Given the country’s economic strength, “when if not now should there be significant pay increases for workers, including those in the public sector”, asked Verdi leader Frank Bsirske in an appearance at Frankfurt airport.
“We’re determined to achieve this.”
But the ADV airport operators’ association accused unions of “lacking all proportionality” with the strike disrupting tens of thousands of journeys – 90,000 at Lufthansa alone – and whose costs they said would run into the millions.
Beer at 8am
Travellers had plenty of notice of upsets to their plans, avoiding scenes of chaos at Frankfurt airport, but some could not avoid travelling on Tuesday.
Sybille Metzler, who was due to travel to Amsterdam for a meeting, turned up at the hub despite warnings from the operator that her flight had been cancelled.
“I know, but I wanted to see if I can still get there, because it won’t work with the train,” the 41-year-old management accountant told AFP. Some passengers who faced disruption were understanding of the walkout.
“It’s fair enough.
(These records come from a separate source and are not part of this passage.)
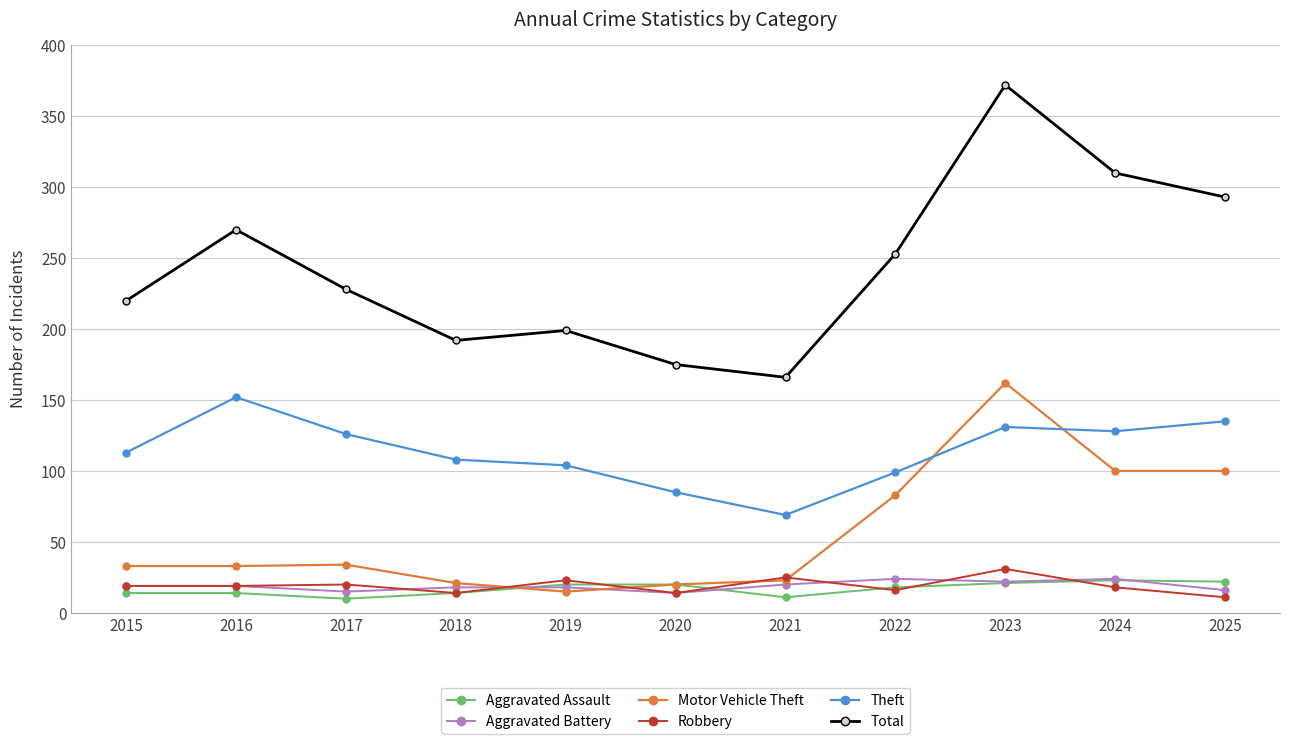

What is the difference between the Robbery values at 2021 and 2020?

11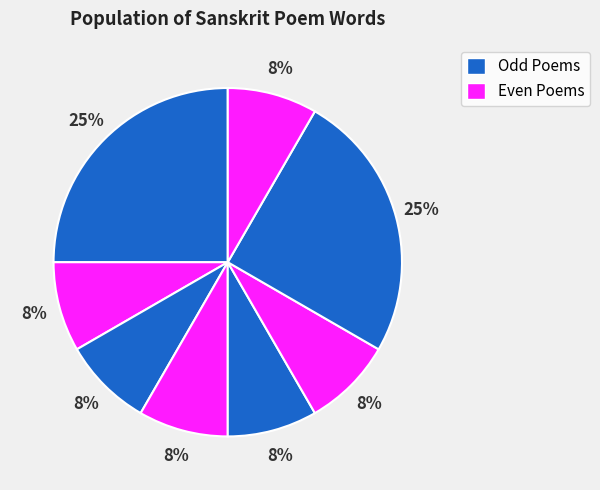

Count the number of slices in the pie.

8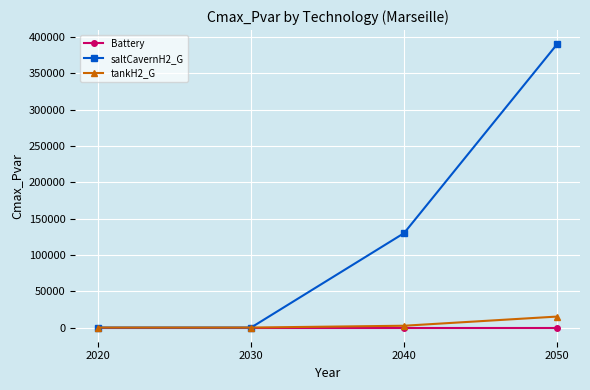

What are all the series names shown in the legend?

Battery, saltCavernH2_G, tankH2_G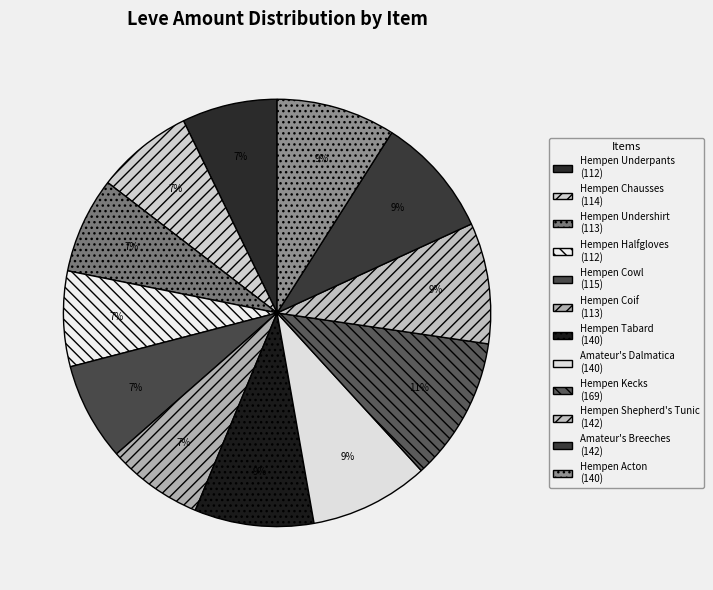

What is the ratio of the value at Hempen Coif to the value at Hempen Undershirt?

1.0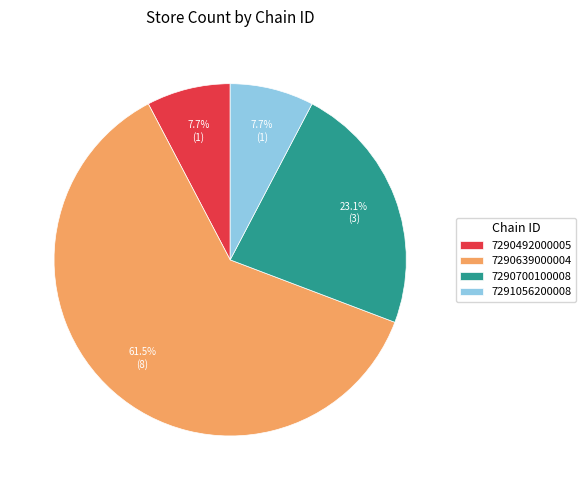

How many slices are in this pie chart?

4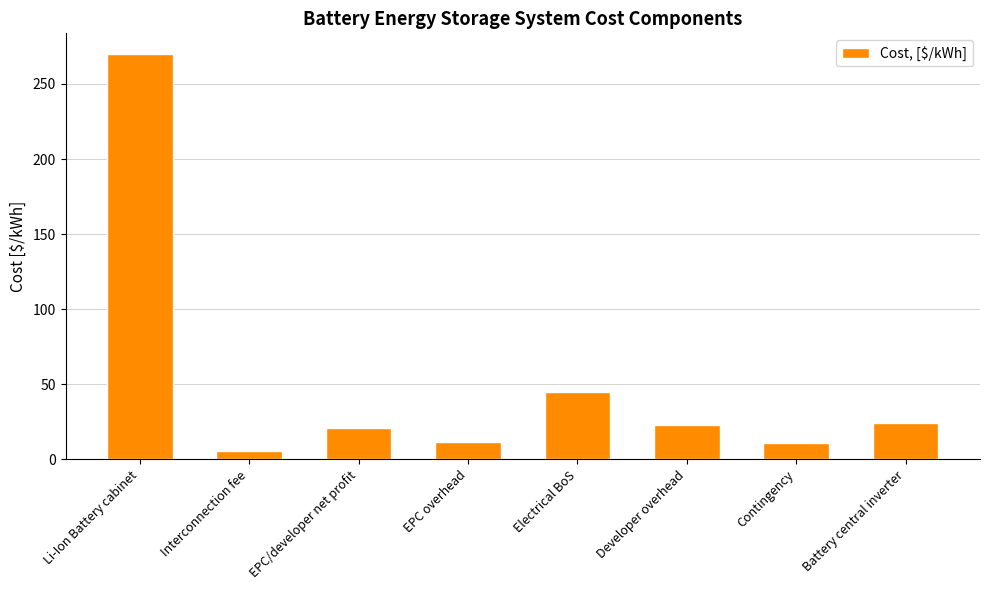

What is the maximum value shown in the chart?

270.2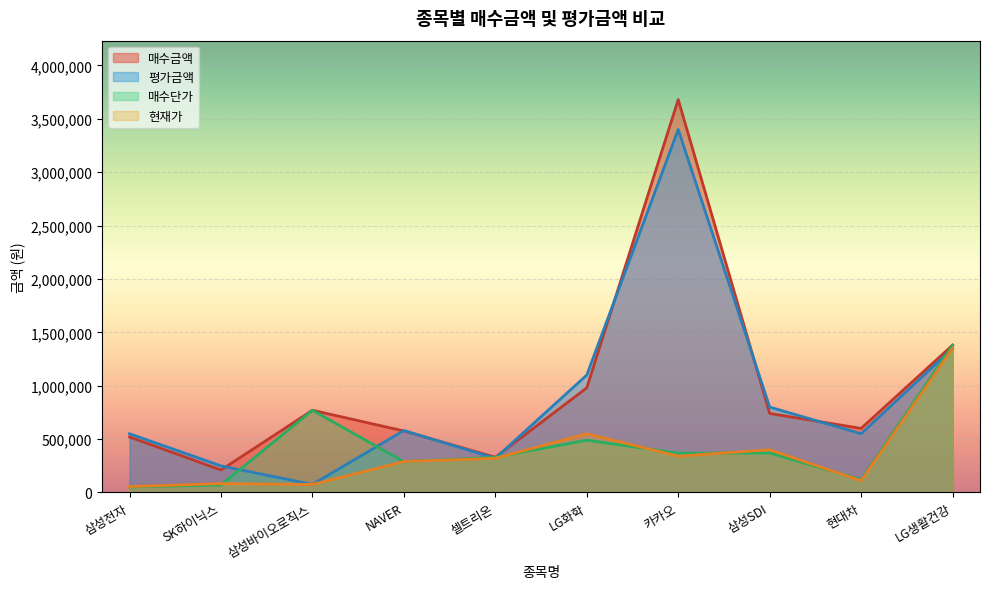

At how many categories does at least one series exceed 3576706?

1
Hope they get it,” said Porsche service manager Ashley Gillham, 40, of the strikers’ pay demands – despite having to switch to rail for part of her journey from New Zealand via Frankfurt to Mallorca.
“It’s not a big deal, we would have been waiting at the airport for five hours anyway” for a connecting flight, she said.
“This way we get to have a beer at 8am,” Gillham joked.
Sixth walkout at Air France
In an unrelated industrial action in France, air traffic was also severely disrupted as the country's biggest airline Air France was forced to cancel one in four flights in the sixth round of strikes launched by its employees since February.
Around 65 per cent of long-haul flights will depart as planned, the carrier said, with higher proportions on schedule among medium- and short-haul services from Paris and other French airports.
The group said the strikes between Feb 22 and April 11 were estimated to cost €170 million (S$274 million).
But several Air France unions have called for further days of industrial action in April as they also seek a 6 per cent pay rise. Managers say the company is not growing solidly enough to justify such salary boosts, which they reckon would cost €240 million per year.
Air France’s labour woes come at the same time as disruption for French state rail operator SNCF. Workers are staging repeated walkouts in a bid to scare the government off a planned reform to the national icon and to the special status its employees enjoy.